Prenons par exemple Agatha Christie et son Meurtre de Roger Ackroyd de 1927. Le docteur Sheppard, voisin de Poirot et narrateur de l’histoire, mène l’enquête avec le fameux enquêteur belge. Christie utilisera alors des techniques de manipulation afin de détourner le lecteur du véritable coupable qui s’avérera être le narrateur lui-même.

Pour Margaret Atwood, la problématique à résoudre pour l’auteur est de savoir si le narrateur en sait plus que les personnages et qu’il communique les informations au lecteur comme il l’entend ou bien si les personnages ou l’un ou l’une d’entre eux en sait plus que le lecteur (et éventuellement les autres personnages) et dans ce cas, l’histoire sera racontée sous son regard singulier (ce qui permet de manipuler son lecteur).

Encore une fois, la tactique à employer dépendra du moment de l’histoire en train d’être raconté. Et gardez en mémoire le cas du docteur Sheppard qui est à la fois un narrateur tout-puissant parce qu’il connaît les tenants et aboutissants de toute l’histoire alors que ni Poirot, ni le lecteur ne se doute des informations que Sheppard possède déjà et qu’il révèle sous le point de vue du Je forcément limité et subjectif.

Pour connaître le point de vue qui fonctionne le mieux dans une scène, prenez le temps d’un simple exercice. Supposons que vous ayez trois personnages dans cette scène.
Un garçon amoureux d’une jeune fille, une jeune fille qui n’est pas sûre de ses sentiments envers ce garçon et la mère de la jeune fille qui voit d’un très mauvais œil cette rencontre.

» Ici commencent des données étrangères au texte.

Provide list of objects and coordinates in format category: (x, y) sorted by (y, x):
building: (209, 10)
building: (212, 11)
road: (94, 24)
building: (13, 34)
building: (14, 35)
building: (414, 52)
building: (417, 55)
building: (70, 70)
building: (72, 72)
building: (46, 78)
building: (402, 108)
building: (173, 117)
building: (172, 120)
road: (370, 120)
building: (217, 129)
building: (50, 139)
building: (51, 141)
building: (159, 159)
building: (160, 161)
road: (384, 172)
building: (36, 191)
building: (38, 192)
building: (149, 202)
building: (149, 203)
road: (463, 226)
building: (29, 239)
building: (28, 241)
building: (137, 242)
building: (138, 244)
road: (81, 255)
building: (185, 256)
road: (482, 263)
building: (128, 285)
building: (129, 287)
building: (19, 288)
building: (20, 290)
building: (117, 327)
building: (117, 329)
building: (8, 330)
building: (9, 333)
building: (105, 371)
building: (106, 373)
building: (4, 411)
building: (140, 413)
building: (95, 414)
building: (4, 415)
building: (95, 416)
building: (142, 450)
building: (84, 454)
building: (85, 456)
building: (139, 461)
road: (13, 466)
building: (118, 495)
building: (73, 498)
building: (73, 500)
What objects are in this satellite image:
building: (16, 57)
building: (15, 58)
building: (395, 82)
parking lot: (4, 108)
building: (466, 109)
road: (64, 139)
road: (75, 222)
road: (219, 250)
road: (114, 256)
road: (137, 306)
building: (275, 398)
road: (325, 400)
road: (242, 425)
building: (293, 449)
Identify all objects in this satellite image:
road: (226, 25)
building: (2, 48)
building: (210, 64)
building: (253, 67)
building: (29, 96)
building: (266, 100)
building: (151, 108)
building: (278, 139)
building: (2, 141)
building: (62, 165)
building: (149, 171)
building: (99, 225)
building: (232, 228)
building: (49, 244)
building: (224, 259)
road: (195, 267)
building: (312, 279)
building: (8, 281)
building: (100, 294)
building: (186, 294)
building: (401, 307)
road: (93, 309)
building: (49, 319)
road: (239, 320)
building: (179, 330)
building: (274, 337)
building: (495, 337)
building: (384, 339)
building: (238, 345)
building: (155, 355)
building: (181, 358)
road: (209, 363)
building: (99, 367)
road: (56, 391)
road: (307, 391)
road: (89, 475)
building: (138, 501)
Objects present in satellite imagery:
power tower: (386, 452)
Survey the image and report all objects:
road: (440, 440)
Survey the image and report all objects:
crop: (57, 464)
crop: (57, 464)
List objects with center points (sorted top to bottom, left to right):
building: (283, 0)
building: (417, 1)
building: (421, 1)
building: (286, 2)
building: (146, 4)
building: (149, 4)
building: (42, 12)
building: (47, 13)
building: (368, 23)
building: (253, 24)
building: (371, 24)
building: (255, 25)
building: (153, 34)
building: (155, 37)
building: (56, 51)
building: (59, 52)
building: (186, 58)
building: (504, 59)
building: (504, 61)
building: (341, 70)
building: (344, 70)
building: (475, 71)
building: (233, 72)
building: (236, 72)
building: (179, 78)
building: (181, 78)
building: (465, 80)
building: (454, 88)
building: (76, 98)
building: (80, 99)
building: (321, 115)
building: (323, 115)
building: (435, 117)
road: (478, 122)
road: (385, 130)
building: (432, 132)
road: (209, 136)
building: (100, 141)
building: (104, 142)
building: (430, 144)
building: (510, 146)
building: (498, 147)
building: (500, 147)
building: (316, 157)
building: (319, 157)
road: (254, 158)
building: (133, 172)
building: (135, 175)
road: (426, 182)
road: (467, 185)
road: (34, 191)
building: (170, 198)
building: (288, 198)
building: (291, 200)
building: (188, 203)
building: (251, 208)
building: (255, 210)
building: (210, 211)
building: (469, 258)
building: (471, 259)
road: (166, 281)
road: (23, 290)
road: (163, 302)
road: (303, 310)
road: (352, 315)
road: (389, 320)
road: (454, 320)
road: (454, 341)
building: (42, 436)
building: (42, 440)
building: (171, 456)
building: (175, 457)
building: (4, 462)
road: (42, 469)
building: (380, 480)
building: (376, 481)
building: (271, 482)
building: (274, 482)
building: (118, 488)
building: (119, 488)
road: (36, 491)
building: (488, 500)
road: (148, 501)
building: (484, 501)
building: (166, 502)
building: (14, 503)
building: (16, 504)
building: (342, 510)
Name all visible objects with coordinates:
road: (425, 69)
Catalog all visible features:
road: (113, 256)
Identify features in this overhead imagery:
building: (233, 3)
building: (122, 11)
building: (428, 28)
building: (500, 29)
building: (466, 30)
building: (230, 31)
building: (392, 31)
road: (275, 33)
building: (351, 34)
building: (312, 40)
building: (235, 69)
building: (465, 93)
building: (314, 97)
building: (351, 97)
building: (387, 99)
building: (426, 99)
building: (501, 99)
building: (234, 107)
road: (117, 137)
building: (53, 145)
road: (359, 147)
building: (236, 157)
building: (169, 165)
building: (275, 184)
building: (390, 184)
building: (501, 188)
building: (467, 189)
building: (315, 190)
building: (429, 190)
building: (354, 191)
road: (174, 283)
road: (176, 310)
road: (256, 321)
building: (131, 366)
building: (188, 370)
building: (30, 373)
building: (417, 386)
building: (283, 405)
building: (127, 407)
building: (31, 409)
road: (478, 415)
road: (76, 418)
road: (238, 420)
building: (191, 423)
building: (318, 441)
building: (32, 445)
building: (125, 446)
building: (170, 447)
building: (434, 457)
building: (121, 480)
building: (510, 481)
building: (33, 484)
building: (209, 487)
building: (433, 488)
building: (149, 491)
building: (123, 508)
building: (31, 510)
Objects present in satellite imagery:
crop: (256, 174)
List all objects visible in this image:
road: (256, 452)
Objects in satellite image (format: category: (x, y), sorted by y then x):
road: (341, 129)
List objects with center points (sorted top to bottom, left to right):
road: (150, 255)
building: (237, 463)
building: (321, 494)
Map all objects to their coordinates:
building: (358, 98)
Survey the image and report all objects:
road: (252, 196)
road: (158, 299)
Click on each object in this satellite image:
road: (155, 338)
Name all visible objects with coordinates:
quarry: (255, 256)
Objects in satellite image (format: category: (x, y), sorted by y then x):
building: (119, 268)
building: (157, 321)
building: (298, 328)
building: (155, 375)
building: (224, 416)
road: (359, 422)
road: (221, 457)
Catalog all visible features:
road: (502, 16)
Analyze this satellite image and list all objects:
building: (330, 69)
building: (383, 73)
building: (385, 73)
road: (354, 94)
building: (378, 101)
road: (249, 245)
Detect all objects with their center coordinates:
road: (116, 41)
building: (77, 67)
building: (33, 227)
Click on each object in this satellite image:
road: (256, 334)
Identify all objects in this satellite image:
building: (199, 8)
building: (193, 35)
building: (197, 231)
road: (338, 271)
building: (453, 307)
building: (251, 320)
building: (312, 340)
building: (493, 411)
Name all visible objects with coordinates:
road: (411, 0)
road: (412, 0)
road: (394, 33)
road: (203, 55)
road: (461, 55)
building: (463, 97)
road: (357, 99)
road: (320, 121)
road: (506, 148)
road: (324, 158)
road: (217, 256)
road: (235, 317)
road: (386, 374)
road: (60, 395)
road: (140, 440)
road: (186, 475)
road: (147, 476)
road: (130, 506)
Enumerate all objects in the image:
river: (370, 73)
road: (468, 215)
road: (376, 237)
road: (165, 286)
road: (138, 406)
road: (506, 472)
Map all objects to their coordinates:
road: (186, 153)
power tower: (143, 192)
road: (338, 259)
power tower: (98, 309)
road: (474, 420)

Quelle que soit la légitimité de cette scène dans l’ensemble (puisque là n’est pas la raison de cet exercice), écrivez cette même scène sous les trois points de vue différents : celui de la jeune fille, celui du garçon et celui de la mère.

Il serait étonnant que l’un de ces points de vue ne vous apparaissent pas comme une évidence. Et vous gagnerez aussi du temps lors des réécritures.